Matériel fourni
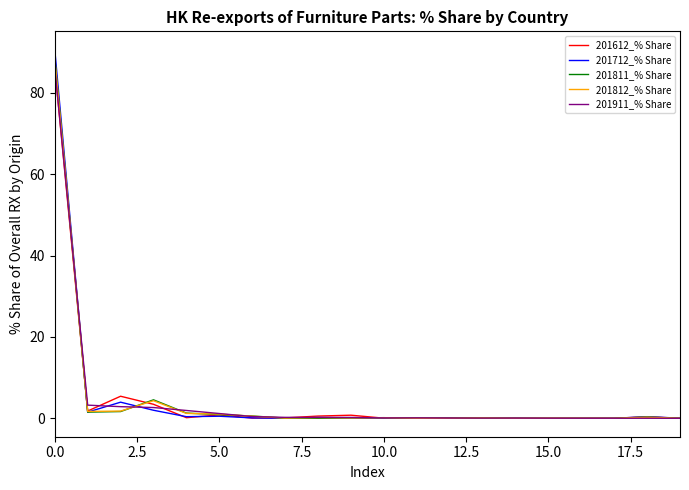

What is the maximum value for 201612_% Share?

86.2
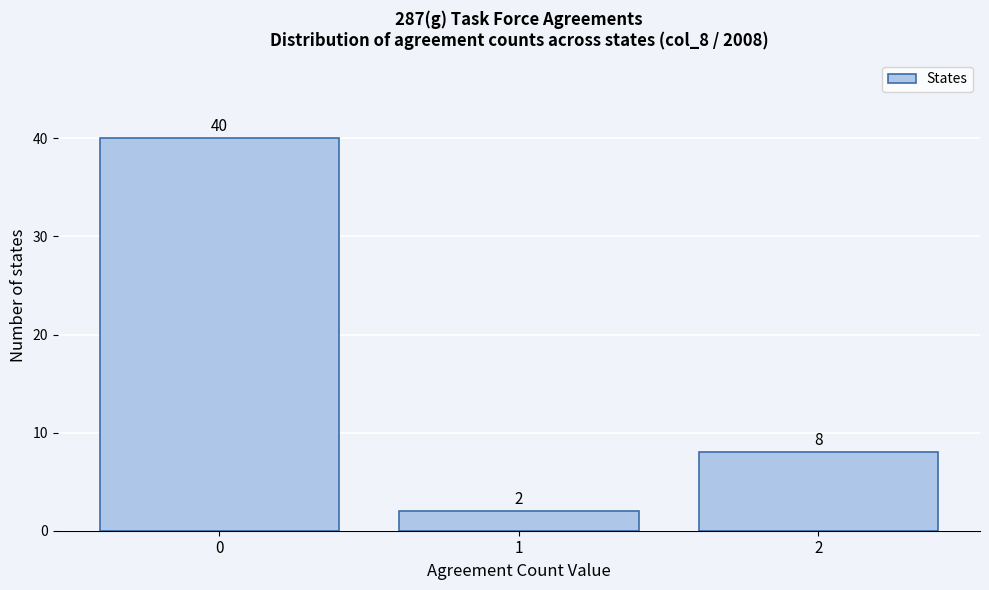

Which range on the x-axis has the tallest bar?

-0.5 to 0.5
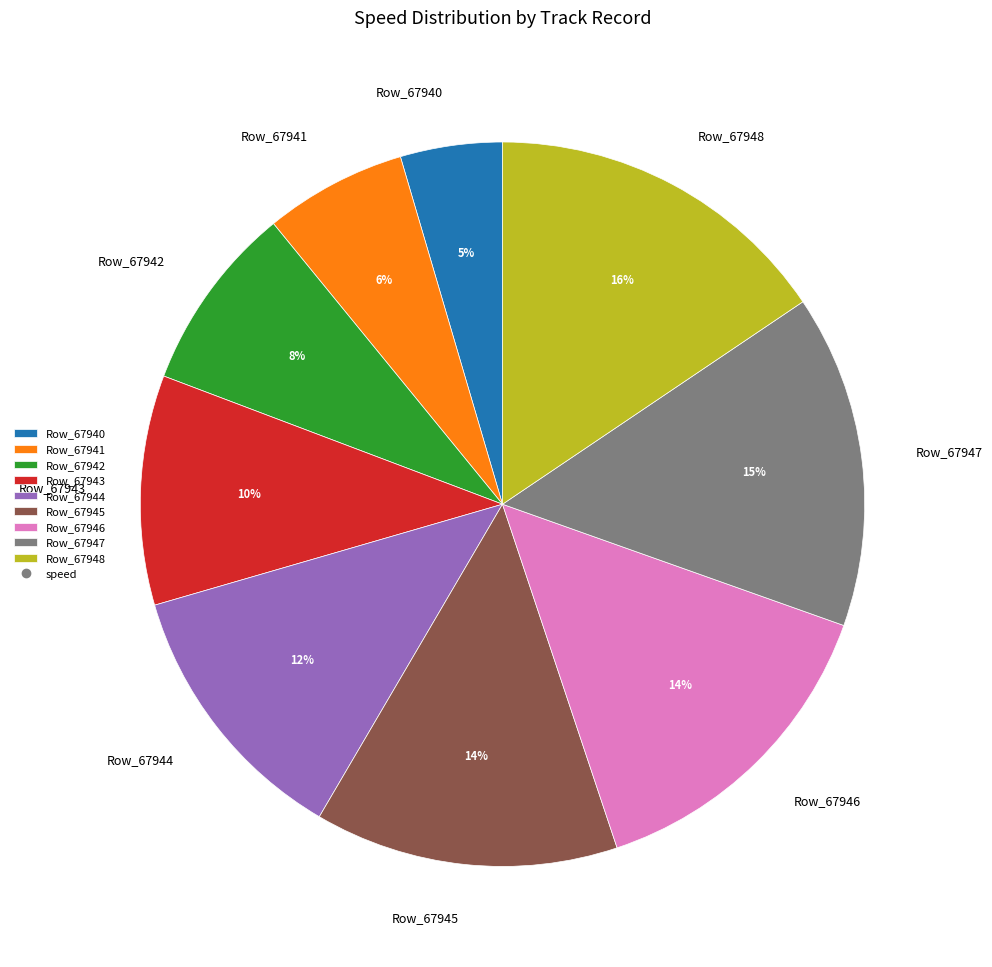

To the nearest percent, what is the difference between the Row_67941 and Row_67942 slice percentages?

2%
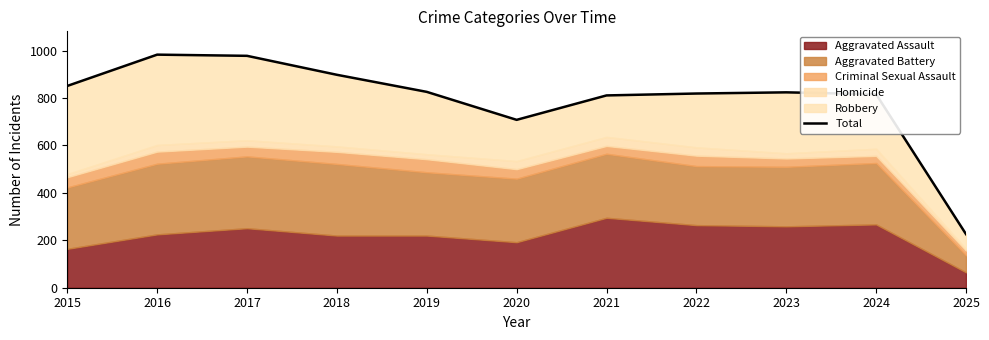

What is the difference between the maximum and minimum values?

757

Travail demandé
Reproduisez toutes les lignes ci-dessus en substituant « highest » à « tallest », sans autre modification. Omettez les images dans votre réponse.

Réponse
What is the maximum value for 201612_% Share?

86.2

Which range on the x-axis has the highest bar?

-0.5 to 0.5

To the nearest percent, what is the difference between the Row_67941 and Row_67942 slice percentages?

2%

What is the difference between the maximum and minimum values?

757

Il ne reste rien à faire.